Water safety is becoming more of a priority for the nation’s game wardens, particularly in the state of Texas where at least a dozen people have died in water-related incidents since early May of this year.
Late spring and early summer typically see higher numbers of injuries and fatalities resulting from swimming and boating related incidents. This year, however, has already seen an unusually high number of these incidents and if the trend continues into the summer months, it could mean record numbers of injuries and deaths on Texas waters.
Game wardens around the country are teaming up with boater education experts in an effort to ensure that people are thoroughly informed about the dangers of water activities and how to avoid becoming a victim.
There were nearly 150 water-related accidents reported in Texas by the US Coast Guard, more than 30 of which resulted in the loss of life. Almost 85 percent of these tragedies could have been prevented, as 85% of the reported incidents involved individuals who were not wearing life preserves.
Game wardens stress the importance of citizens adhering to Texas state laws that mandates that boats have one personal floatation device on board for each occupant. Children under the age of 13 are required by law to actually be wearing a floatation device when the boat is not docked or is drifting. Despite the mandates of Texas state law, Game wardens issued more than 700 citations in 2013 for children not wearing life preservers on the water.

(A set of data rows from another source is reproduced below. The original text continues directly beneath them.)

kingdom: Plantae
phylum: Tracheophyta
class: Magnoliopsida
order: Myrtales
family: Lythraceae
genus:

Wardens have also pointed to intoxication as another major problem among boaters. Wardens issued more than 200 citations in Texas in 2013 to individuals who were found to be intoxicated while operating a watercraft. According to the Assistant Commander for Marine Enforcement in Texas, wardens will be exercising an added degree of vigilance in patrolling the waters in the state of Texas looking for individuals who are intoxicated.